During the time travel trips, the boys who played young Evan attempt to portray Kutcher's older Evan. The previous comments about the younger actors apply here too. One wishes that the producers had taken a page out of Quantum Leap's playbook (especially since this film uses the same idea of leaping into different time frames by replacing someone already there) and just had Kutcher perform in place of the younger actors.

Amy Smart portrays the adult Kayleigh (Evan's childhood sweetheart) and does an admirable job. She is a veritable chameleon in a range of roles including a sorority girl, a down-and-out waitress, and a heroin-addicted prostitute. In the other supporting parts there are no memorable performances. Even Eric Stoltz fails to stand out.

The mechanics of time travel in this film leave something to be desired as there are inconsistencies with the implementation of the internal logic. With each trip, Evan reintegrates with reality, and new memories based on the current reality are appended to his mind. If this was so, one wonders why Evan is constantly surprised at twists in his new reality. Shouldn't he already be familiar with the situation? And how is it that he can change something in the past and have someone notice the change in the altered present?

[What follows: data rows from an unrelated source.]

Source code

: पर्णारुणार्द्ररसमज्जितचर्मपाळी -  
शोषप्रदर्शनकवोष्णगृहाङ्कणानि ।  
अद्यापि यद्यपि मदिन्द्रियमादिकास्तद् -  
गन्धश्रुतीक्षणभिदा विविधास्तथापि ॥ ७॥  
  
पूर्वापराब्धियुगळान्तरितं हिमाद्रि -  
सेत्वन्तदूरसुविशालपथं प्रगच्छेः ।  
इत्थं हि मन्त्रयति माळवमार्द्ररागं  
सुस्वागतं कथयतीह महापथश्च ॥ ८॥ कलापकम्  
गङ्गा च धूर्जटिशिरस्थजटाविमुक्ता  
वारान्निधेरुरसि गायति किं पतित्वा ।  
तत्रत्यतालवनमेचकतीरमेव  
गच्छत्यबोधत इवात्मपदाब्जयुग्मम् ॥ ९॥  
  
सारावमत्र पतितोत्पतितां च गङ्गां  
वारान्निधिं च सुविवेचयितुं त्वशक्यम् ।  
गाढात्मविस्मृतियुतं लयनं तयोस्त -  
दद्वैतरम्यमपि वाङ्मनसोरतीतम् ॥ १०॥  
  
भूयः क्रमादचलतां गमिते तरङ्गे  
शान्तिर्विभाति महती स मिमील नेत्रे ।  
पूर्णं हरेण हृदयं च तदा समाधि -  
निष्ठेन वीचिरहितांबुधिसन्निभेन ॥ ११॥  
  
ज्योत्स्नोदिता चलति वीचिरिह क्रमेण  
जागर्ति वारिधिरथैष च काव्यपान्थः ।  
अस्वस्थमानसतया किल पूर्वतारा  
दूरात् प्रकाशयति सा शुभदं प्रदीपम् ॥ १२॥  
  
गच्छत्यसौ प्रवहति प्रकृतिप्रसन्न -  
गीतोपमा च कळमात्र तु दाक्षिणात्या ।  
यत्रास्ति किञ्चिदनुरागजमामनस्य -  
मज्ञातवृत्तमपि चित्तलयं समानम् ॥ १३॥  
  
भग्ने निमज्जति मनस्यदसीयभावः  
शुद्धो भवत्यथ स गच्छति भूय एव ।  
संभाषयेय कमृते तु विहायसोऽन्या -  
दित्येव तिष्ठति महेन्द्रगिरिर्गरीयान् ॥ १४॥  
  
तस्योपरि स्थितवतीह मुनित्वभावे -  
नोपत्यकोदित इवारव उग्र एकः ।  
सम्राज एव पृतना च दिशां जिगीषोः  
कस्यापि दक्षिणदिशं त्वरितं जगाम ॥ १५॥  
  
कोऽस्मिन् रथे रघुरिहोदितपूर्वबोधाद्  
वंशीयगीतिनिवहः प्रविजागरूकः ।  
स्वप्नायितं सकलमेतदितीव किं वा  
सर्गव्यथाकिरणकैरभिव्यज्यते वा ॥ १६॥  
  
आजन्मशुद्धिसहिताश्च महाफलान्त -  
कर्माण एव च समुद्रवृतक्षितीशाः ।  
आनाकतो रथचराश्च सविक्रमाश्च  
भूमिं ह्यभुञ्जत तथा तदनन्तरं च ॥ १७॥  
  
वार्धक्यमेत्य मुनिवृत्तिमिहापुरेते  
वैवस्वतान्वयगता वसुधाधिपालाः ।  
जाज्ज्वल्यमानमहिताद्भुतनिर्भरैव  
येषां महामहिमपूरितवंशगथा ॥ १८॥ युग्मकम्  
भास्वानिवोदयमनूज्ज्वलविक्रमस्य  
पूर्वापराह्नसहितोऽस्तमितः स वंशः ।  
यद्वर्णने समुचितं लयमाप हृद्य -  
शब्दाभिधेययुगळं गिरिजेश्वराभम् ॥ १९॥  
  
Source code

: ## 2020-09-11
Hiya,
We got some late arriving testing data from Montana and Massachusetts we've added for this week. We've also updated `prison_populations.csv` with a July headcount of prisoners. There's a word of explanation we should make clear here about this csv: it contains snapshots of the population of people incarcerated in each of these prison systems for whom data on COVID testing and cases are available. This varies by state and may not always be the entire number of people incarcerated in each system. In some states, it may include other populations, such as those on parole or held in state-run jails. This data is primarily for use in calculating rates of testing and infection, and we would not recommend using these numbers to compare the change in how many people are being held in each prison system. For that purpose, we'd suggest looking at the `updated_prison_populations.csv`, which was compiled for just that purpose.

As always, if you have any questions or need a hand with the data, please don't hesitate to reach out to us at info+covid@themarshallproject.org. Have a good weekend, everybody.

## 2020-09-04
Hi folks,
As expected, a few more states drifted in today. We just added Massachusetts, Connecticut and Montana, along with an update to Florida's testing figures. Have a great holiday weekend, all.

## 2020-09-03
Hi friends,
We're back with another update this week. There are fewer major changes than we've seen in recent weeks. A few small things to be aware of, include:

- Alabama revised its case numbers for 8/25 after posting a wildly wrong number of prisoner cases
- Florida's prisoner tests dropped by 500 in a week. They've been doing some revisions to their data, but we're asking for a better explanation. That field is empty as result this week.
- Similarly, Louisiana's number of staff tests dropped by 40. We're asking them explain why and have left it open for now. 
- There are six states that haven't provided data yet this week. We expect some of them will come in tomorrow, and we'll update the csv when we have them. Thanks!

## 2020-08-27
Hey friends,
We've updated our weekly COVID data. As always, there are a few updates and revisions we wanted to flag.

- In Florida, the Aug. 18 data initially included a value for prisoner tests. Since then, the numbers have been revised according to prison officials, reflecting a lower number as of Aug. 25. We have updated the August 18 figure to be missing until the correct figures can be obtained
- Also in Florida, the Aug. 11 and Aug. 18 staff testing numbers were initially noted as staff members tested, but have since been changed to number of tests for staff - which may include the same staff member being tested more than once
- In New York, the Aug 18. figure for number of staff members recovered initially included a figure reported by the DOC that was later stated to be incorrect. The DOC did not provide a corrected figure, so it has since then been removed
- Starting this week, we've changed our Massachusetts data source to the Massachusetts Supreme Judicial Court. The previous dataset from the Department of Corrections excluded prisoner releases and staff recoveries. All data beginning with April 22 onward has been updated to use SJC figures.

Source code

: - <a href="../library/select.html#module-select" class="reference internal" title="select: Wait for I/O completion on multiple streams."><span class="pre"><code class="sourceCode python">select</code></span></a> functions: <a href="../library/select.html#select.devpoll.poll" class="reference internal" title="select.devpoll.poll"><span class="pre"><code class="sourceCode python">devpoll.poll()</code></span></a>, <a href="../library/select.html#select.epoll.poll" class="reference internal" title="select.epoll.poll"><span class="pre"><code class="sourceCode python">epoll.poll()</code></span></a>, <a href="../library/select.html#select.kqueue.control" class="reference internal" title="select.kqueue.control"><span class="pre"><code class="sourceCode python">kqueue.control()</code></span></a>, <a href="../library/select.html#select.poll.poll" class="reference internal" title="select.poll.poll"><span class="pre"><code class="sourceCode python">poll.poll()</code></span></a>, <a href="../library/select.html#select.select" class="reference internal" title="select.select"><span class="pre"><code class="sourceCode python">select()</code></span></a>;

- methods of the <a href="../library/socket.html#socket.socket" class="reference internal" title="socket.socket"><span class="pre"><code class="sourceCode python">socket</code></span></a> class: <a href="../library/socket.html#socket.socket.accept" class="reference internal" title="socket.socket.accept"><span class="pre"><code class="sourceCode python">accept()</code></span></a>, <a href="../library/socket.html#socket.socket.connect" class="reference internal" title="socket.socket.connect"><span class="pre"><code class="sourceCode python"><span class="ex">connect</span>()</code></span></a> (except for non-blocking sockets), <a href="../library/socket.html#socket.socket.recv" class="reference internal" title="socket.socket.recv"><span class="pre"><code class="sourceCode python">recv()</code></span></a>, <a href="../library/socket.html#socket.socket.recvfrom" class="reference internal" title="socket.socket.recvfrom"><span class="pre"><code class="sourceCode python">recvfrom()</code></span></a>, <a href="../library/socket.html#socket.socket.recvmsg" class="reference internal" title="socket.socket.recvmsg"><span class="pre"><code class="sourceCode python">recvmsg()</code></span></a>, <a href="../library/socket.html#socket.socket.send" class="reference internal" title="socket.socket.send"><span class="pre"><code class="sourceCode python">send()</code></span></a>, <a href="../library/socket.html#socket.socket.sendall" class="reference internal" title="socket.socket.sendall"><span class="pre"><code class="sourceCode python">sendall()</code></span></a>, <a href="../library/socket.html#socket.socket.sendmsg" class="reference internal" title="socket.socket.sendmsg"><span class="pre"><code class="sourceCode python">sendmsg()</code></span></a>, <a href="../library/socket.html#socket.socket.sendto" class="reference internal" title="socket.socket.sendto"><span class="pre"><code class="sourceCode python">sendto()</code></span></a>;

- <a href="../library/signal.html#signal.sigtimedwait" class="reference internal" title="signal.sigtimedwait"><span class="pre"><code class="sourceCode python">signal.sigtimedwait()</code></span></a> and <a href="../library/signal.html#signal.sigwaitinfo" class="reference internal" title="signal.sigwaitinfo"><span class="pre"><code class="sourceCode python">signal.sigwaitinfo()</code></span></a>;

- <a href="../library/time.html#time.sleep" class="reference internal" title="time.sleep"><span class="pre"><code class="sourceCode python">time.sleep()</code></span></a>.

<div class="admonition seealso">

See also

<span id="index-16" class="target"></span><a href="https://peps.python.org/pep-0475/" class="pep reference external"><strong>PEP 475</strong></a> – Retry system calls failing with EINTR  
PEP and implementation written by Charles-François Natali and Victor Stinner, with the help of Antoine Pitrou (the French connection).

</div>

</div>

In the end, though, the film is not about time travel per se, but rather Evan's relationships and what he would do for them. Certainly the various realities resulting from Evan's tinkering are interesting, but the filmmakers are on the verge of exhausting the audience's patience by the story's climax. Evan's final act, while not original, is definitely his character's best moment, and for once, it doesn't matter who delivers the lines.

Will this film become a cult classic like Back to the Future or Somewhere in Time? Probably not. It lacks their panache, and seems more like an extended Outer Limits episode, with people just going through the motions at times. It is, however, a nice way to spend an afternoon, and will be worth a rental when it's released on DVD.